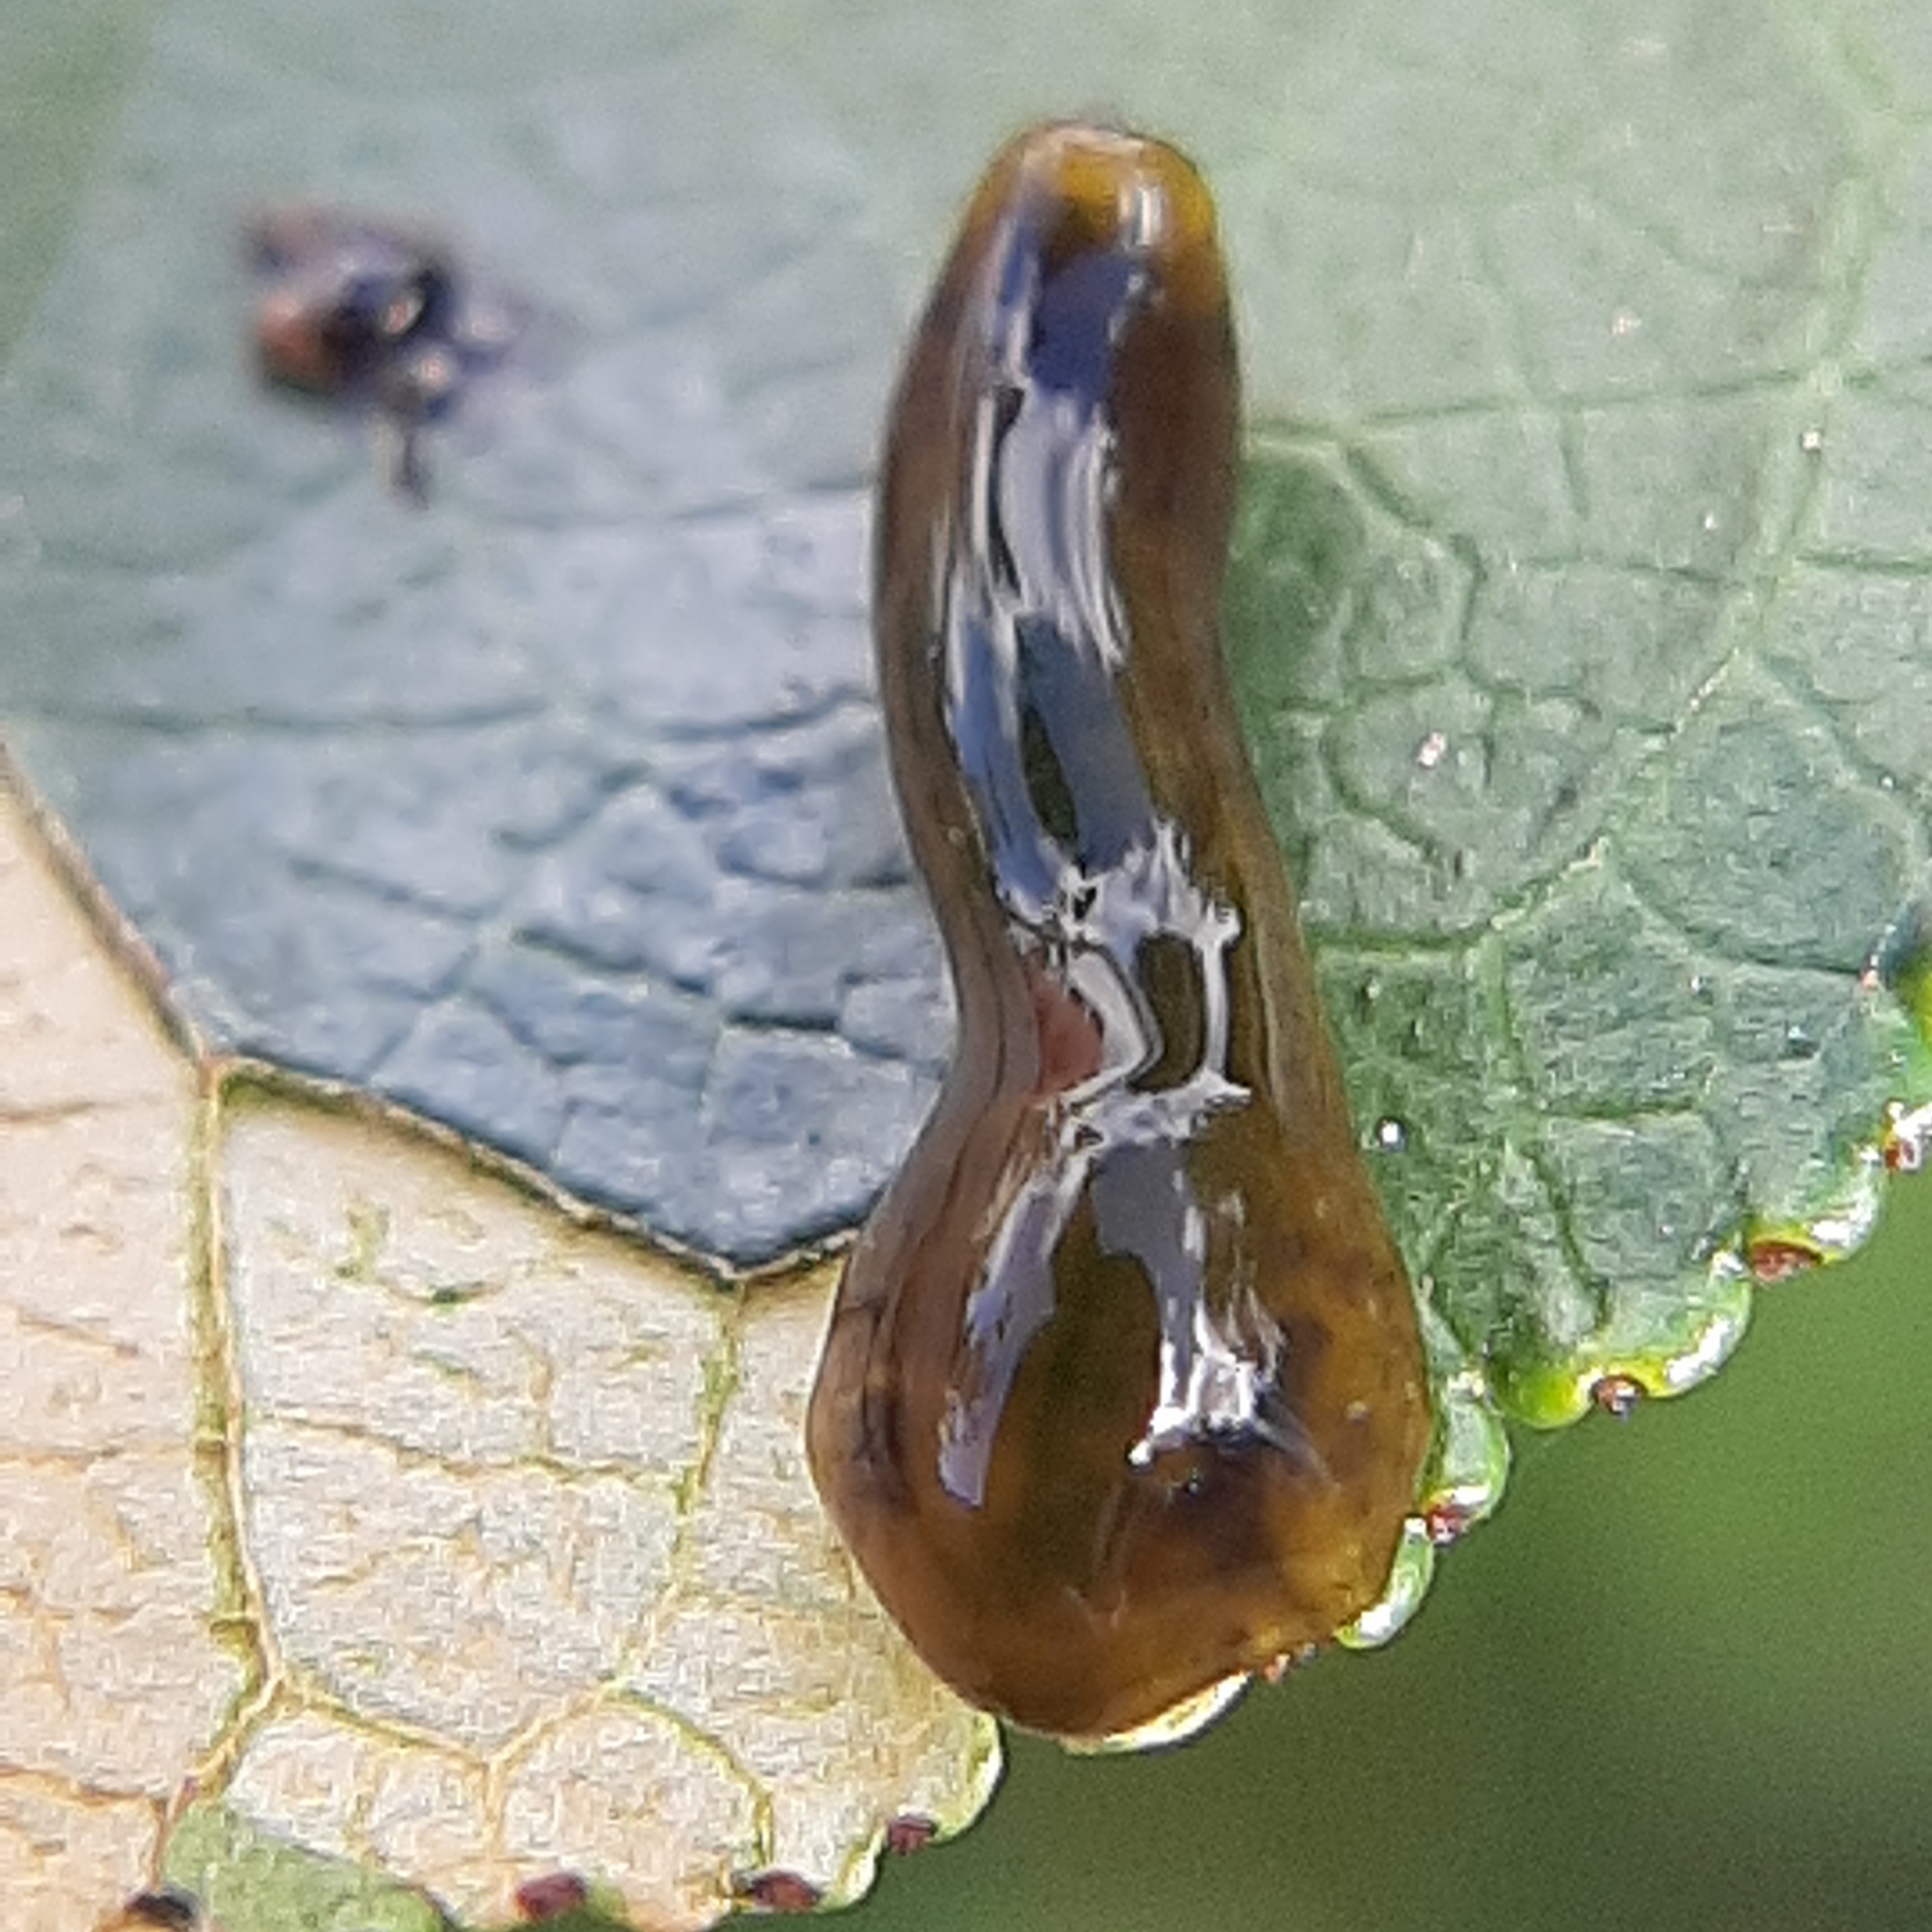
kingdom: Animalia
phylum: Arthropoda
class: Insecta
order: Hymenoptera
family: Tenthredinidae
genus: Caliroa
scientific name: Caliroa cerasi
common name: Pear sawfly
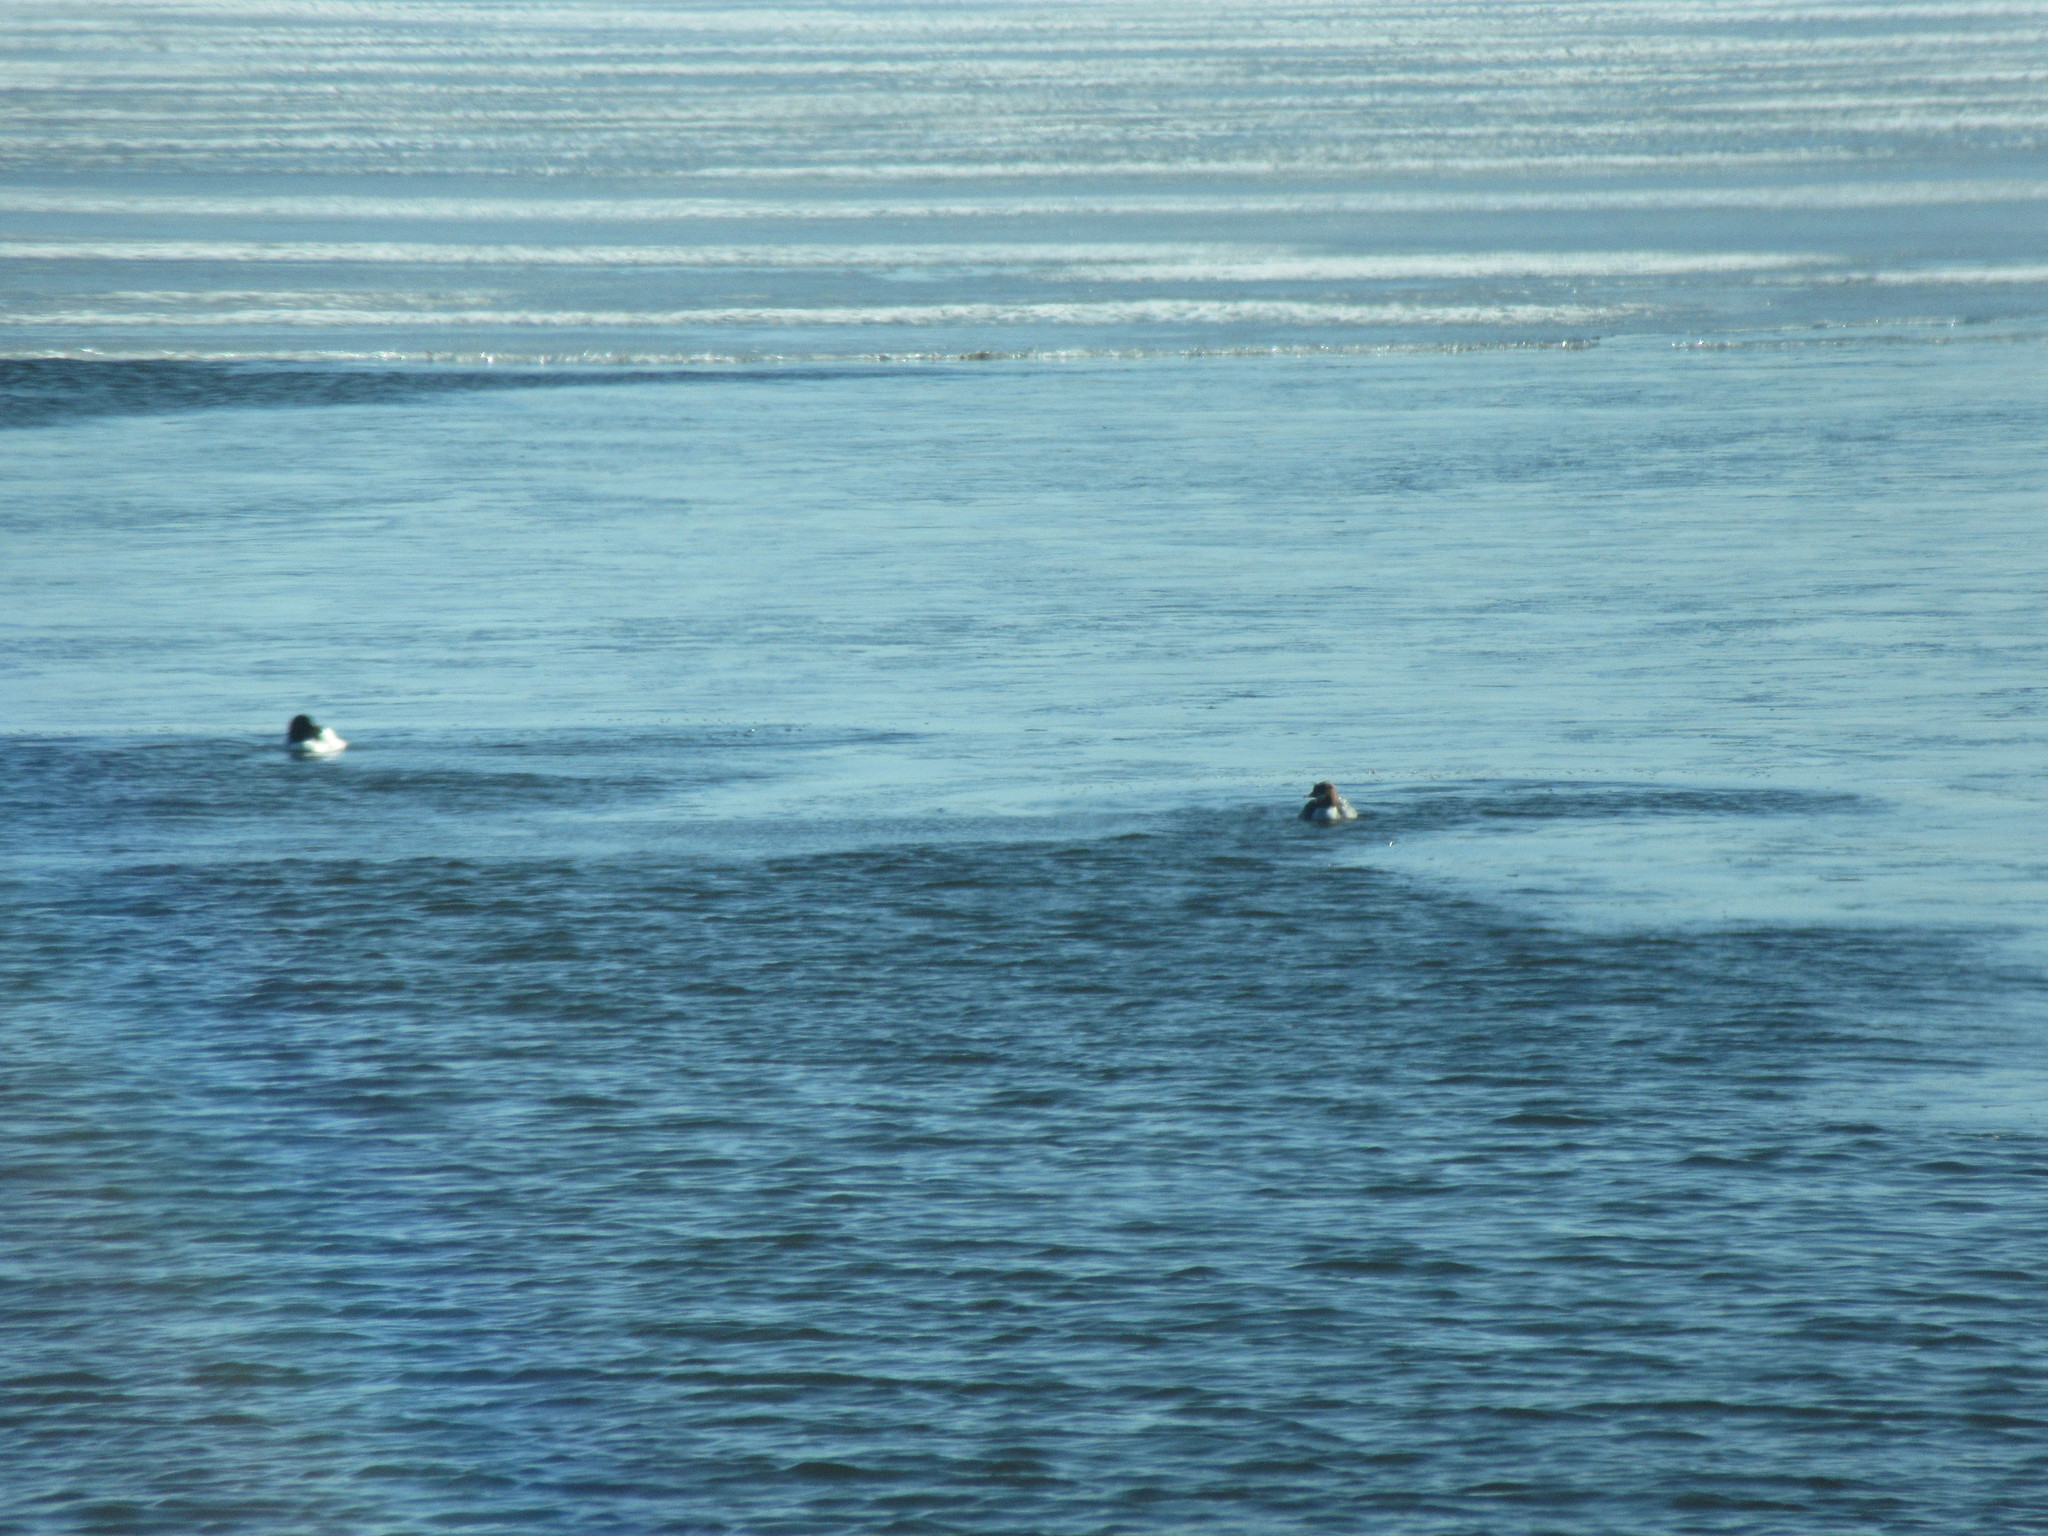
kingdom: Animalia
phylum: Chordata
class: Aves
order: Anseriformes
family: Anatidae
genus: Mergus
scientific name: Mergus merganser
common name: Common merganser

- EXERCISE DETAILS
Switch "common name" to "vernacular name" throughout the listing above, keeping every other line the same. Omit the pictures.

- ANSWER FOR THE TASK
kingdom: Animalia
phylum: Arthropoda
class: Insecta
order: Hymenoptera
family: Tenthredinidae
genus: Caliroa
scientific name: Caliroa cerasi
vernacular name: Pear sawfly
kingdom: Animalia
phylum: Chordata
class: Aves
order: Anseriformes
family: Anatidae
genus: Mergus
scientific name: Mergus merganser
vernacular name: Common merganser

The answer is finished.